L'expression « faire quelque chose à la va-vite », c'est-à-dire bâcler le travail, est bien connue de tous. Mais les législateurs français responsables des matériaux d'emballage démentent cette affirmation depuis plusieurs années déjà, avec l'introduction de différentes lois. Dans cet article, nous abordons trois lois françaises qui ont un impact sérieux sur les matériaux en contact avec les denrées alimentaires ou d'autres emballages, et qui anticipent largement la législation européenne. 

La loi relative aux perturbateurs endocriniens

Différentes substances, d'origine naturelle ou humaine, peuvent perturber le système hormonal des humains et des animaux. Des recherches approfondies restent encore nécessaires sur les perturbateurs endocriniens. Mais les substances dont l'effet perturbateur endocrinien est prouvé ou suspecté figurent sur le site de l' Agence chimique européenne. On peut citer par exemple la cyanamide, la vitamine D3 et le perchlorate d'ammonium.

Afin de limiter les effets des perturbateurs endocriniens d'origine humaine, la France a publié le 28 septembre 2023 une nouvelle loi, en vertu de laquelle 127 substances ne peuvent plus être présentes dans les produits finis destinés au consommateur français.

Pour les matériaux d'emballage et les encres utilisées sur ceux-ci, des déclarations de conformité sont établies afin de démontrer que les produits respectent la législation. Ces déclarations font référence aux législations européennes et nationales pertinentes.

Attention : pour couvrir le décret français relatif aux hormones, les déclarations devront être adaptées, étant donné que toutes les substances du décret français ne sont pas reprises dans les législations européennes et/ou nationales.

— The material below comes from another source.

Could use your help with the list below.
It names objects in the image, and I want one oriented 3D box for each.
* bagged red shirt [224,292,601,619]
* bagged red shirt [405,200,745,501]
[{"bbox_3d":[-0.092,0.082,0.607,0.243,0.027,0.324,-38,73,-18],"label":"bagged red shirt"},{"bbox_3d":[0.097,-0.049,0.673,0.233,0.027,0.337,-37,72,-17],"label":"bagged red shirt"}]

Au niveau européen, une réglementation supplémentaire est en cours d'élaboration concernant les perturbateurs endocriniens. Lors d'une récente consultation de l'UE sur le projet (draft) de la législation PPWR, plusieurs acteurs ont indiqué vouloir que des restrictions concernant les substances perturbatrices endocriniennes soient intégrées dans la législation PPWR. Nous estimons qu'il est possible que la Commission y donne suite.

D'autres États membres préparent eux aussi activement des mesures concernant les substances perturbatrices endocriniennes. En Belgique, plusieurs actions sont ainsi menées via le programme NAPED afin de limiter les substances perturbatrices endocriniennes. L'Espagne a également publié en 2022 une nouvelle loi relative à l'économie circulaire, qui décourage l'utilisation de substances perturbatrices endocriniennes.

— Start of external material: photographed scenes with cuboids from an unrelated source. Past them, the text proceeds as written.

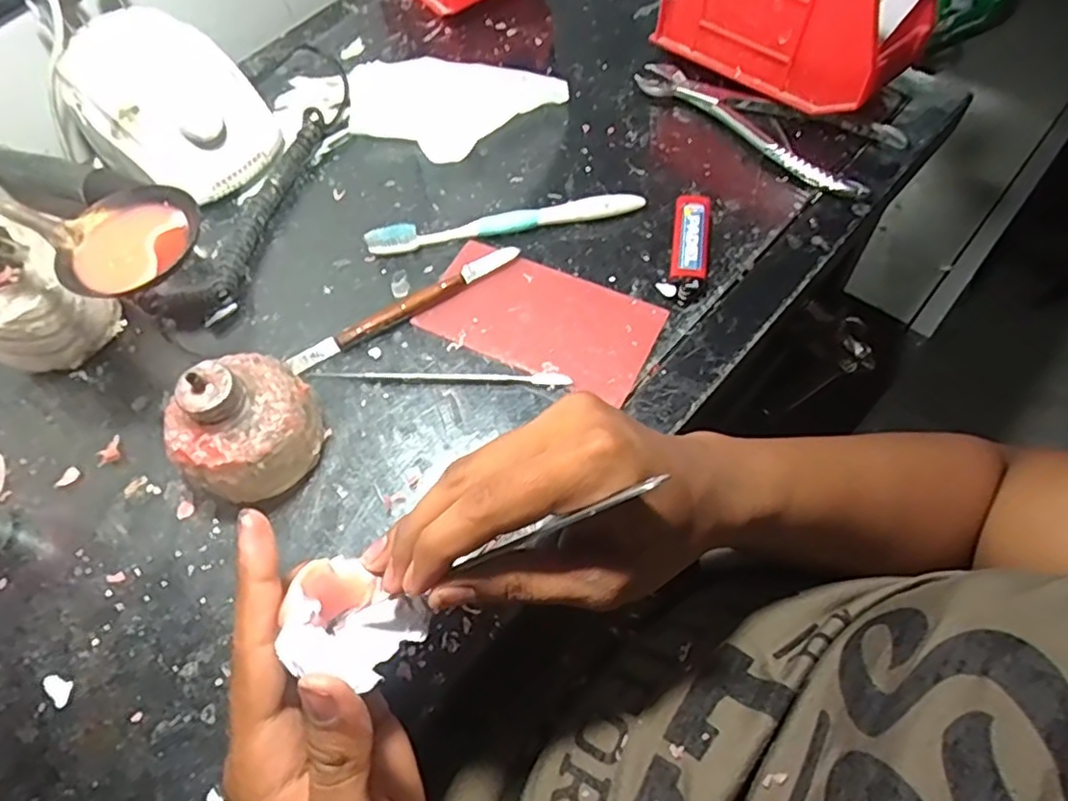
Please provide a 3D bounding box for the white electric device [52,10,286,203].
[{"bbox_3d":[-0.264,-0.207,0.476,0.129,0.078,0.108,38,70,21],"label":"white electric device"}]

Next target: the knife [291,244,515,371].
[{"bbox_3d":[-0.081,-0.059,0.419,0.159,0.011,0.017,-27,63,-10],"label":"knife"}]

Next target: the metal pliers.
[{"bbox_3d":[0.166,-0.210,0.482,0.191,0.014,0.067,39,71,22],"label":"metal pliers"}]

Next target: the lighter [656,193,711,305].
[{"bbox_3d":[0.100,-0.099,0.425,0.027,0.014,0.081,12,63,11],"label":"lighter"}]

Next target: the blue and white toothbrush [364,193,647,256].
[{"bbox_3d":[-0.019,-0.119,0.444,0.185,0.017,0.014,-10,61,-1],"label":"blue and white toothbrush"}]

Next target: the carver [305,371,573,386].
[{"bbox_3d":[-0.057,-0.015,0.397,0.158,0.004,0.009,2,62,5],"label":"carver"}]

La loi relative aux encres

Les encres constituent un élément important des matériaux d'emballage. Certaines encres contiennent des huiles minérales, qui peuvent migrer dans les denrées alimentaires via les emballages. Les huiles minérales forment un groupe très large de substances chimiques, dont les effets sur la santé sont donc variés. L'ingestion de certaines huiles minérales peut entraîner, entre autres, des dommages à l'ADN et aux cellules du corps.

À l'heure actuelle, il n'existe pas encore de réglementation européenne pour les encres. Mais là aussi, la France est en avance sur l'Europe. La loi française du 13 avril 2022 impose des règles concernant la quantité d'huiles minérales dans les encres. Actuellement, certains niveaux d'huiles minérales peuvent encore être présents, mais à partir de 2025, la présence de certaines huiles minérales dans l'encre sera interdite.

La loi relative au BPA

Le bisphénol A (BPA) est un plastifiant fréquemment utilisé pour diverses applications dans les matériaux en contact avec les denrées alimentaires. Une exposition trop élevée au BPA peut perturber le système hormonal et est nocive pour les reins et le foie.

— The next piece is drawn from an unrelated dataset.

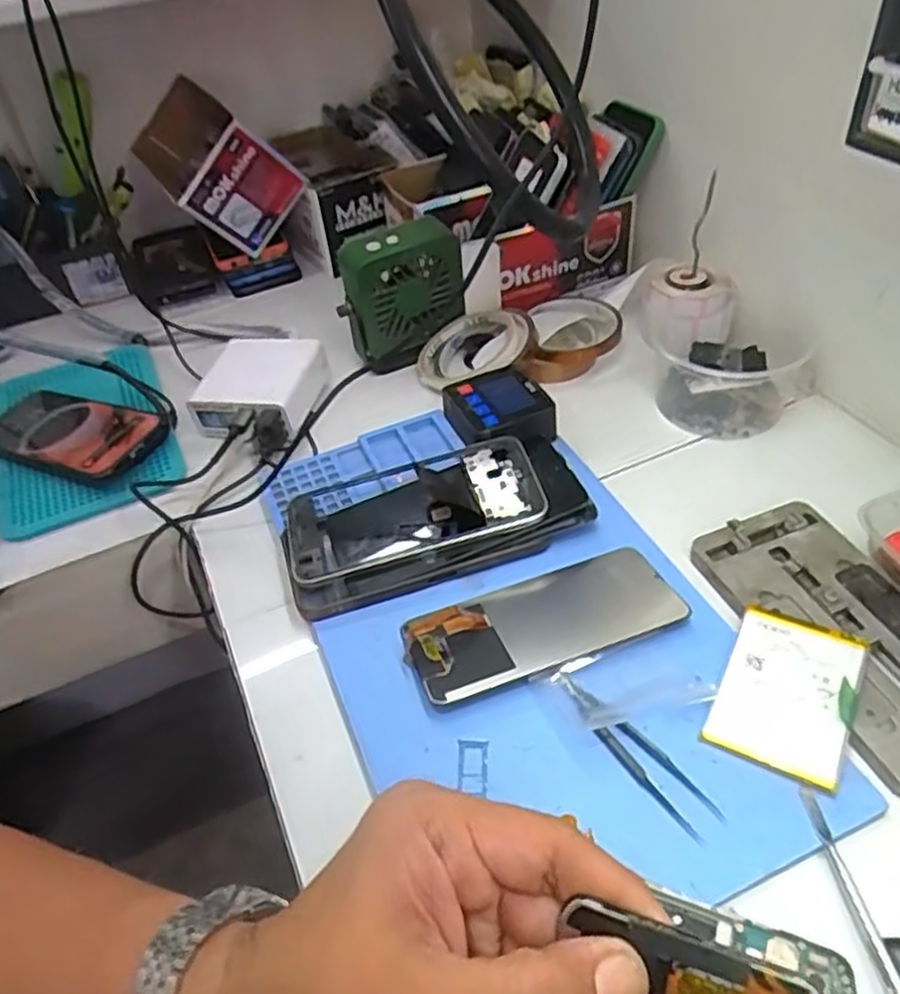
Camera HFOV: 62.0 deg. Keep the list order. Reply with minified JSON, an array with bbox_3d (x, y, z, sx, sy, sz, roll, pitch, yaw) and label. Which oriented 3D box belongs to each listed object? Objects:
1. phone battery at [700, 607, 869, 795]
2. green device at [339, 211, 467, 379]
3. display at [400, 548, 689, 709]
[{"bbox_3d":[0.177,0.099,0.391,0.063,0.010,0.090,20,54,25],"label":"phone battery"},{"bbox_3d":[-0.040,-0.171,0.638,0.100,0.115,0.038,-19,45,-13],"label":"green device"},{"bbox_3d":[0.053,0.071,0.438,0.157,0.009,0.069,-16,37,-13],"label":"display"}]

En France, une interdiction de la présence de BPA dans tous les emballages, récipients et ustensiles est en vigueur depuis 2015. Plus d'informations sont disponibles dans la loi du 30 juin 2010.

L'Agence européenne de sécurité des aliments (EFSA) a confirmé en 2023 que l'exposition de la population au BPA est bien trop élevée. Une nuance importante est que tant l'Agence européenne des produits chimiques (ECHA) que l'Agence européenne des médicaments (EMA) n'étaient pas d'accord avec la méthodologie de l'EFSA.

Les conclusions de l'EFSA obligent l'Europe à agir et à interdire le BPA. Le projet de cette directive a été publié le 9 février 2024. Il reste donc à attendre l'approbation finale et la publication de la directive, mais là aussi, la législation française devance la législation européenne. La loi définitive sera très probablement publiée cette année.